80. Rast is in many respects on all fours with O’Connor. Making the case particularly egregious, he was a registrant who breached his obligations to deal with clients fairly, honestly and in good faith. He knowingly diverted funds and enriched himself by fraudulent conduct over a period of time at the expense of more than one client. Rast took more money (net amount approximately $476,000) from more people and also pleaded guilty to securities related criminal conduct.
81. On the other hand, unlike Rast, O’Connor has not cooperated with the Commission. He has shown no remorse, he concealed his conduct, and there is no evidence that he has voluntarily repaid or intends to repay any money or in any other way accept the consequences of his misconduct.
82. In addition, the Clients were particularly vulnerable (due to their age and lack of knowledge and experience); they trusted him (so much that he was able to avoid documenting the transactions); they relied substantially on his judgment and advice. O’Connor violated the trust placed in him by targeting and exploiting the Clients as he did and concealing his behaviour. He did not tell the compliance officer at Assante that the Clients were funding Conservative.
83. Both the courts and the Commission have recognized on many occasions that the Act is aimed at regulating the market and protecting the public. A cornerstone of the regulatory structure established by the Act is the requirement that people advising on and involved in trading in securities be registered and comply with the legislative requirements. This is intended to ensure that the investing public receives expert advice from competent and ethical people, whose activities are governed by appropriate standards and subject to regulatory scrutiny. See for example: Brosseau v. Alberta Securities Commission,  1 SCR 301.
84. O’Connor wilfully ignored securities requirements, put his own interests in front of those of his Clients, showed complete disregard for his regulatory duties, and lied to the Clients. His conduct damaged the integrity of the securities markets in British Columbia.
85. It seems to us unlikely that O’Connor will change his character or learn from his mistakes. We think O’Connor’s continued participation in the capital markets would pose a significant threat to investors. He is clearly unfit to hold a position of trust such as a registrant or a corporate director and officer.

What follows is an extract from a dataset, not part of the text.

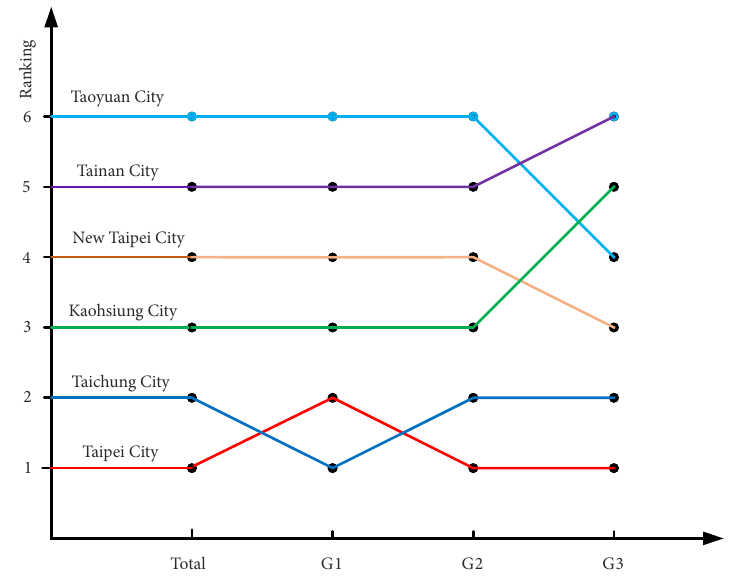
Figure 4. Ranking of the six cities for different groups in fundamental conditions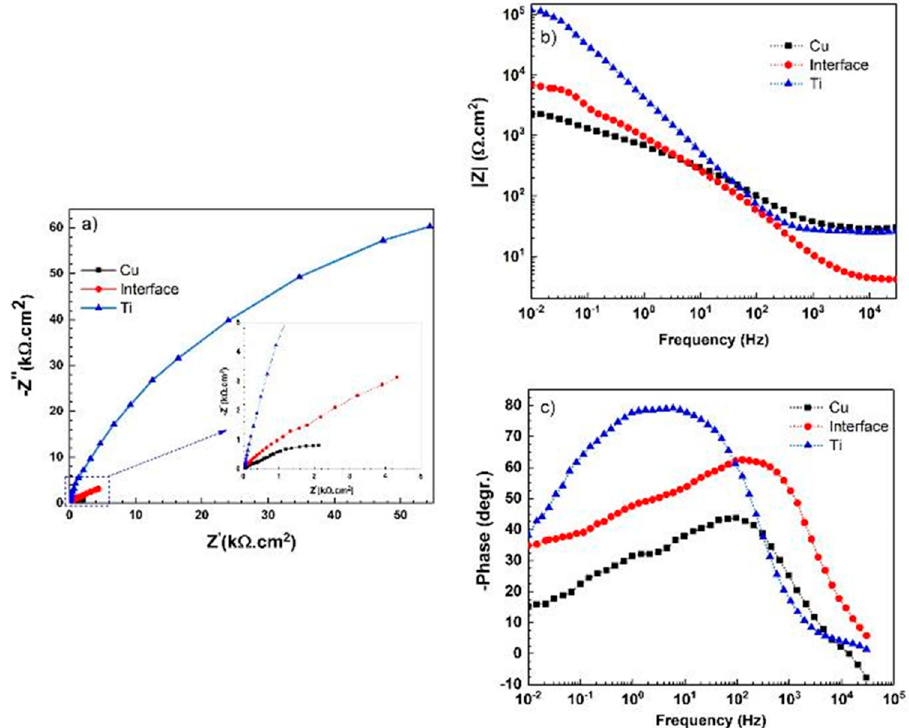
Figure 7. ( a ) Nyquist, ( b ) Bode |Z| and ( c ) Bode-phase diagrams resulting from electrochemical impedance spectroscopy of Ti, Cu and weld interface in 3.5 wt.% NaCl solution; 10 mV amplitude around E ocp with a frequency range of 30 kHz–10 MHz.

86. We have concluded that it is in the public interest to impose substantial sanctions on O’Connor to keep him out of the market and deter future misconduct. In addition, following Re Cartaway Resources Corp,  1 SCR 672, we think it right to take into account general market deterrence. Therefore, considering it to be in the public interest, we order:
1. under section 161(1)(b) of the Act, that O’Connor cease trading in and be prohibited from purchasing any securities or exchange contracts permanently;
2. under section 161(1)(c) of the Act, that all of the exemptions described in the Act do not apply to O’Connor permanently;
3. under section 161(1)(d)(i) of the Act, that O’Connor resign any position he holds as a director or officer of any issuer;
4. under section 161(1)(d)(ii) of the Act, that O’Connor be prohibited from becoming or acting as a director or officer of any issuer permanently;
5. under section 161(1)(d)(iii) of the Act, that O’Connor be prohibited from engaging in investor relations activities permanently; and
6. under section 162 of the Act, that O’Connor pay an administrative penalty of $200,000.
87. It is the Commission’s usual practice to award costs against an unsuccessful respondent under section 174 of the Act and Securities Regulation, BC Reg. 196/97, section 22, item 28. O’Connor was given notice that staff would seek costs of the hearing. The allegations outlined in the notice of hearing have in our view been substantially proved.
88. We therefore order that O’Connor pay the prescribed fees or charges of or related to the hearing in the amount of $48,368.25.